======== Material for this exercise

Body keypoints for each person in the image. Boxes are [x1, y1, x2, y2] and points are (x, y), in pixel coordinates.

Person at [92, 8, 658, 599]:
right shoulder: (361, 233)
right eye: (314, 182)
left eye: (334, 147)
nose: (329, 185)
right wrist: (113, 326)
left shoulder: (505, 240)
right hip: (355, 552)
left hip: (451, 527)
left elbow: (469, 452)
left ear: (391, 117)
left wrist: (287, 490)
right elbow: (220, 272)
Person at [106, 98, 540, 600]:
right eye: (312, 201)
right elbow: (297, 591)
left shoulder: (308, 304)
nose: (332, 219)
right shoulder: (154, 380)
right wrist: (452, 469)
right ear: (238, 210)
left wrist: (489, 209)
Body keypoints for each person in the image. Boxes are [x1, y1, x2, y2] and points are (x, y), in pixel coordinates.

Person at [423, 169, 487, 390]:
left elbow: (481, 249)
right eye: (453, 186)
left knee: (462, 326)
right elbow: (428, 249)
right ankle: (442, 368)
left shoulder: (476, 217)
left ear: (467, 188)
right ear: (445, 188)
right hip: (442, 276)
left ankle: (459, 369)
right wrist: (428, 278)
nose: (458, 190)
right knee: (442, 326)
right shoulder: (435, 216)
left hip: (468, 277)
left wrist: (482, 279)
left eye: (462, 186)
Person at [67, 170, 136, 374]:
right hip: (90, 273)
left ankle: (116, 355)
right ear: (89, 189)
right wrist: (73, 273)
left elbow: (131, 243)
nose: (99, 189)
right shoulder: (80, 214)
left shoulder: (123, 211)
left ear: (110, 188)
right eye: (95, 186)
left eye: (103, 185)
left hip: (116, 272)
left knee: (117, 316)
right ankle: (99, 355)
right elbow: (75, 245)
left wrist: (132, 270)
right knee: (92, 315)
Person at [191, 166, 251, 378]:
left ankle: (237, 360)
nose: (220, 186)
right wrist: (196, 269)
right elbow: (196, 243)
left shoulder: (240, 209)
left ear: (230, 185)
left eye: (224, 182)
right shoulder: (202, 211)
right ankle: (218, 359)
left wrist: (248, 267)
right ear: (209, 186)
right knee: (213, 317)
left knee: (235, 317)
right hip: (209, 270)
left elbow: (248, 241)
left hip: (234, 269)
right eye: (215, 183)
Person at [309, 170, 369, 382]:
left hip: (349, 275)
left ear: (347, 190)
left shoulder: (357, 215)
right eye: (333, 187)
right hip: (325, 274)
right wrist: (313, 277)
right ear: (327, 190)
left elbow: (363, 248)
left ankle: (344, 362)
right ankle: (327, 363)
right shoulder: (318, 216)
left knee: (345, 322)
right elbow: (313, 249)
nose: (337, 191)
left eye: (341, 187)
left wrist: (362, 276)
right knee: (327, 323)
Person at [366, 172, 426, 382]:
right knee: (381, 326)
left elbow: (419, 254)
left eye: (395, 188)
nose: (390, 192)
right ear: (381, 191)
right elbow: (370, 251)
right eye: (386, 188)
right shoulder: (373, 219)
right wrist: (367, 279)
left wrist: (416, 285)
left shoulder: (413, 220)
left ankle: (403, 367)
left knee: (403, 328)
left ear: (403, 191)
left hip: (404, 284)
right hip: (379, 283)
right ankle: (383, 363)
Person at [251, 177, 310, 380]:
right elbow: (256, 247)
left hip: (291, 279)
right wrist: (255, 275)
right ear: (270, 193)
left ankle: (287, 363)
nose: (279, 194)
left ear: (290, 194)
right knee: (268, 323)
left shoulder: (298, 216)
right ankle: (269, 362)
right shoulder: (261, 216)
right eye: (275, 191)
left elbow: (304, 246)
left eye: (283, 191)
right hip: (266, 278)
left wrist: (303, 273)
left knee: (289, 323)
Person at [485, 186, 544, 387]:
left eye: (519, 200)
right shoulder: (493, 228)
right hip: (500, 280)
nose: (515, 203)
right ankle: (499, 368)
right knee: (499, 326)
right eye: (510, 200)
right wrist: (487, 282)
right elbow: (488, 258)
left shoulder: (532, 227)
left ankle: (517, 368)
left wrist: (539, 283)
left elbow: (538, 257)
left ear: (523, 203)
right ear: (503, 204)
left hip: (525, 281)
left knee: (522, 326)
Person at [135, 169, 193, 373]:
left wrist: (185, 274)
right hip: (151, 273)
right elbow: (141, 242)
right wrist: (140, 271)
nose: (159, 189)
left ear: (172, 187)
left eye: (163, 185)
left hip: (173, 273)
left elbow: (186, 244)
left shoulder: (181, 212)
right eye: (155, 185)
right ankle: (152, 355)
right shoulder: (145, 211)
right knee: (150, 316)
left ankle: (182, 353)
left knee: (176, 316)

================
======== Material for this exercise

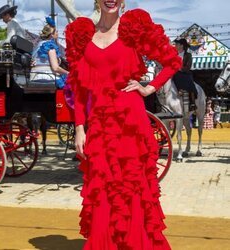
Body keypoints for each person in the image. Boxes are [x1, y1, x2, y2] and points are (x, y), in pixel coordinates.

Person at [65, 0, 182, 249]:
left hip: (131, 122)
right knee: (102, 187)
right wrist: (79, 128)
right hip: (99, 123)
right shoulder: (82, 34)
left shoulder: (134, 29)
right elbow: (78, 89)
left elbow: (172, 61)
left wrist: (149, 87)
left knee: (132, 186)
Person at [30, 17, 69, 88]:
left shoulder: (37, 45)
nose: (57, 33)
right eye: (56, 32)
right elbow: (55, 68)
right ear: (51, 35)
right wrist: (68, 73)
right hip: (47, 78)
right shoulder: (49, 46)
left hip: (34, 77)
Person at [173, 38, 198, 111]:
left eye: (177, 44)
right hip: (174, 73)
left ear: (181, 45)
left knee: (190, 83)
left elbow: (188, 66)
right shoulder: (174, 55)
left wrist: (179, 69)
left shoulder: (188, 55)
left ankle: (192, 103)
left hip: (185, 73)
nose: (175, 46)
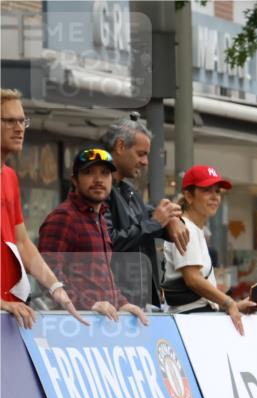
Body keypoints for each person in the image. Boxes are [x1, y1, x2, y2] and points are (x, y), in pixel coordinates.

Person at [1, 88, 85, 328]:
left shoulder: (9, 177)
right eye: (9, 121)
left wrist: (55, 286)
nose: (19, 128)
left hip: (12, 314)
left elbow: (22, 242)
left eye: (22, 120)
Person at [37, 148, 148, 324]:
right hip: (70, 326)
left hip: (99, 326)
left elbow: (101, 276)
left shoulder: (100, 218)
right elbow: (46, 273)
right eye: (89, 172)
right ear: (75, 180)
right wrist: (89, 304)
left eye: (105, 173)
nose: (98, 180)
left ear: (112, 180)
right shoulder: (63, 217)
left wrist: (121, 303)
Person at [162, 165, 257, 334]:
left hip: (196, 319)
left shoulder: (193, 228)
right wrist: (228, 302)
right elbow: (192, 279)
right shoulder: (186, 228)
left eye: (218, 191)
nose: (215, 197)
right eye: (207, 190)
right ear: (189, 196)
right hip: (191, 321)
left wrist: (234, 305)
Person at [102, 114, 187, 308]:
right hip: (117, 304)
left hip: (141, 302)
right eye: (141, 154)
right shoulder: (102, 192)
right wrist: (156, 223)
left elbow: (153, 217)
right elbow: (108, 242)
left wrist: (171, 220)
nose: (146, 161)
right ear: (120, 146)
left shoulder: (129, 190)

================

What is being asked ::
Set down, exactly as they appear above, all lines from the one that has "right shoulder: (154, 380)" down to the one that has "left ankle: (459, 369)", including those two and no others.

Answer for this exercise ::
right shoulder: (154, 380)
right wrist: (452, 469)
right ear: (238, 210)
left wrist: (489, 209)
Body keypoints for each person in the image. Boxes are [x1, y1, x2, y2] and points are (x, y), in pixel coordinates.

Person at [423, 169, 487, 390]:
left elbow: (481, 249)
right eye: (453, 186)
left knee: (462, 326)
right elbow: (428, 249)
right ankle: (442, 368)
left shoulder: (476, 217)
left ear: (467, 188)
right ear: (445, 188)
right hip: (442, 276)
left ankle: (459, 369)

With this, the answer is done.